Défense contre les sanctions dirigeants
Interdiction de gérer, faillite personnelle, banqueroute — les sanctions contre les dirigeants peuvent être dévastatrices pour votre carrière. Maître Laurent Feldman intervient pour analyser les risques, vous conseiller et vous défendre devant le tribunal si des sanctions sont engagées.
- ✓Diagnostic des risques de sanctions
- ✓Rédaction du mémoire de défense
- ✓Représentation aux audiences
- ✓Conseil en prévention et stratégie
- ✓Suivi post-jugement et appels
Qu'est-ce que les sanctions contre le dirigeant ?
Les sanctions contre le dirigeant sont des mesures prises par le tribunal à l'encontre d'une personne physique (gérant de SARL, président de SAS, associé en nom commun…) en raison de manquements professionnels ou d'infractions commises durant la gestion de l'entreprise.
Ces sanctions visent à sanctionner la faute et à protéger les créanciers en interdisant au dirigeant fautif d'exercer une nouvelle activité qui mettrait d'autres créanciers en danger.
Les principales sanctions prononcées
Interdiction de gérer
Interdiction d'exercer une activité commerciale, d'être administrateur, gérant, président ou membre du conseil de surveillance d'une entreprise, pendant 2 à 15 ans.
Faillite personnelle
Sanction grave : le dirigeant est rendu personnellement responsable du passif de l'entreprise et ne peut exercer d'activité professionnelle indépendante (durée : 2 à 15 ans).
Banqueroute
Poursuite pénale du dirigeant pour faits délictueux (dilapidation d'actifs, oppositions à la loi) — entraîne des poursuites distinctes et des pénalités pénales.
Amende
Sanction pécuniaire imposée au dirigeant personnellement (généralement 3 000 € à 25 000 € pour les personnes physiques).
Quand le tribunal prononce-t-il des sanctions ?
Faute de gestion caractérisée
Mauvaise gestion flagrante : erreurs stratégiques graves, investissements hasardeux, absence de suivi comptable, inattention manifeste — constitue un risque très élevé de sanction.
Insuffisance d'actif
Lorsque l'actif disponible à la liquidation est manifestement insuffisant pour couvrir le passif, le tribunal peut imputer cette insuffisance à une faute du dirigeant.
Oppositions à la loi
Non-tenue de comptabilité, absence de documents légaux, violation du code du travail, infractions fiscales, activité commerciale dissimulée — toute violation légale aggrave le risque.
Dilapidation d'actifs ou détournement
Prélèvements personnels indus, rémunération excessive, abus de bien social, favoritisme envers une partie liée — constitue une infraction pénale potentielle.
Les étapes de votre défense
Dès l'ouverture d'une procédure collective, nous évaluons le risque de sanction : y a-t-il des éléments de faute identifiables ? Quelle est la gravité présumée ? Quelles défenses sont disponibles ?

**ENREGISTREMENTS FOURNIS**

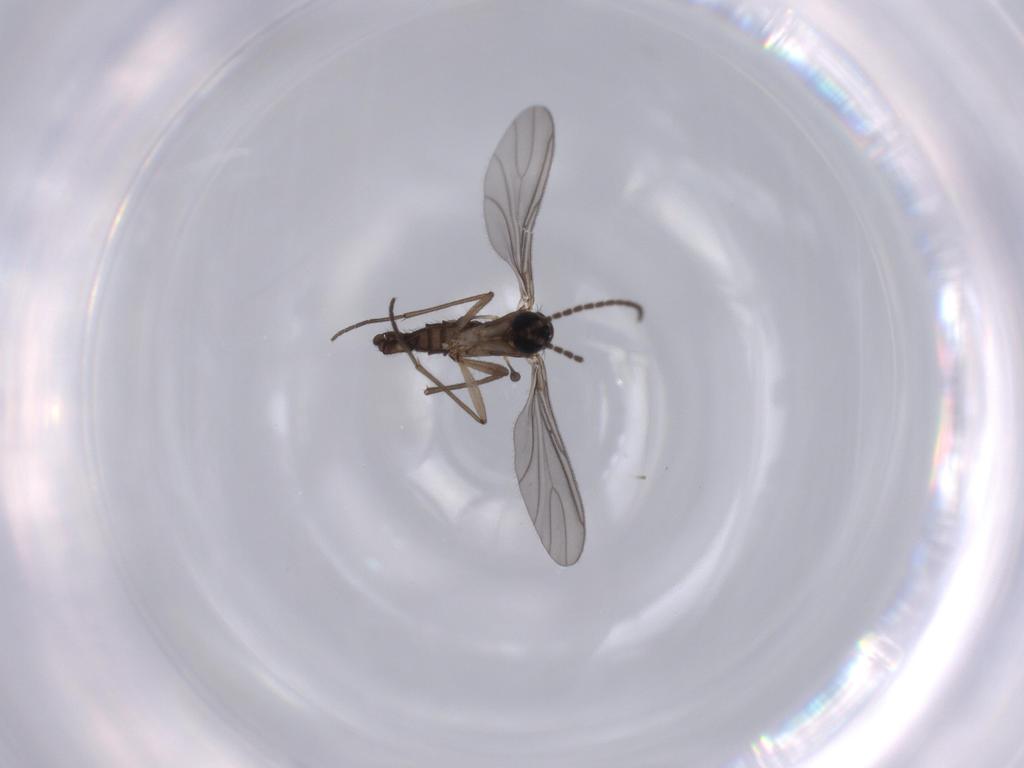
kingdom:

--

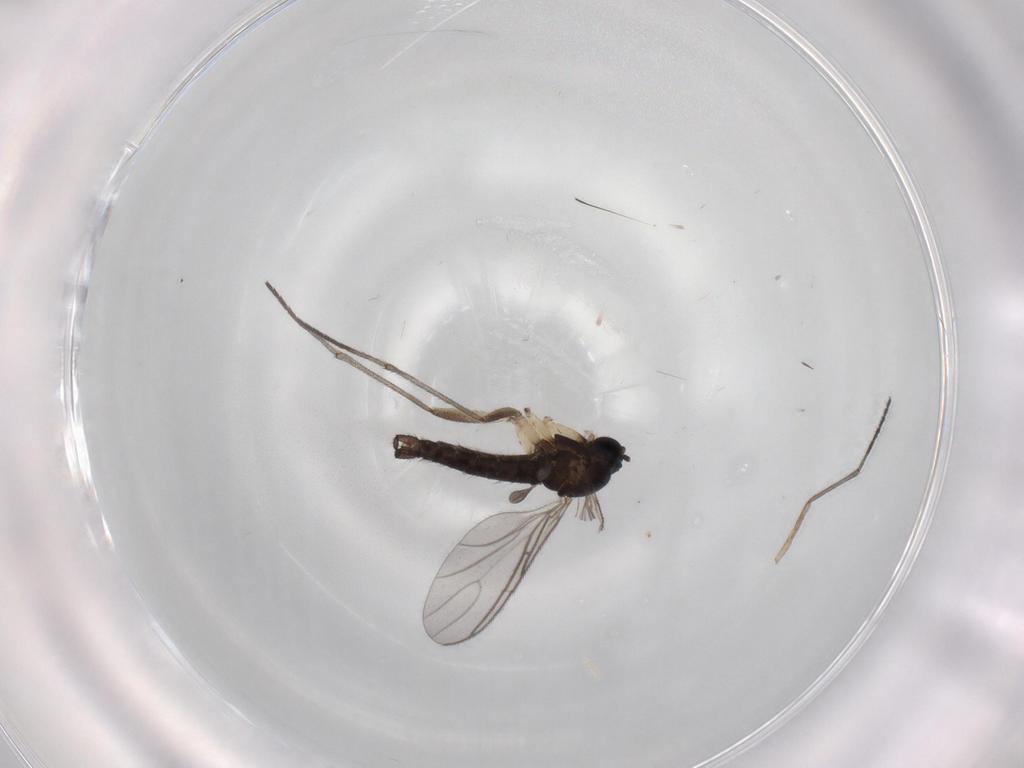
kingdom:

**ÉNONCÉ**
Poursuivez le texte sur la défense des dirigeants face aux sanctions, en reprenant juste après sa dernière phrase.

**RÉSULTAT OBTENU**
Rassemblement de preuves : documents comptables, emails, procès-verbaux, attestations de tiers — tout ce qui peut démontrer que vous avez agi de bonne foi et avec diligence.
L'administrateur et/ou le ministère public formulent des demandes de sanctions au tribunal. C'est à ce stade que votre mémoire de défense doit répondre point par point aux accusations.
Document stratégique exposant : les raisons pour lesquelles les sanctions ne sont pas justifiées, les lacunes des accusations, vos actions positives et votre bonne foi — avec preuves à l'appui.
Vous comparaissez devant le tribunal pour exposer votre défense. Votre avocat plaide vos intérêts et contredit les accusations. Le tribunal rend un jugement sur les sanctions.
Quels arguments pour contester une sanction ?
Une bonne défense repose sur :
Peut-on contester un jugement de sanction ?
Oui. Tout jugement de sanction peut être frappé d'appel dans les 10 jours suivant la notification. C'est une voie essentielle pour obtenir une révision devant la Cour d'appel.
La Cour d'appel réexamine le jugement en fait et en droit. Elle peut réduire ou annuler la sanction si des erreurs de droit ou des insuffisances de preuve sont établies.
Comment prévenir les sanctions ?
Tenue rigoureuse de la comptabilité
Comptabilité à jour, rapprochements bancaires réguliers, bilan d'exploitation mensuel — démontre votre diligence et votre bonne foi en cas de crise.
Déclaration précoce de cessation des paiements
Déposer sans tarder réduit la période suspecte et montre que vous avez agi rapidement face à la crise — un élément en votre faveur pour la défense.
Documentations des décisions stratégiques
Procès-verbaux, emails, rapports — garder des traces écrites de vos décisions et de votre raisonnement. Cela prouve la rationalité et l'absence de malveillance.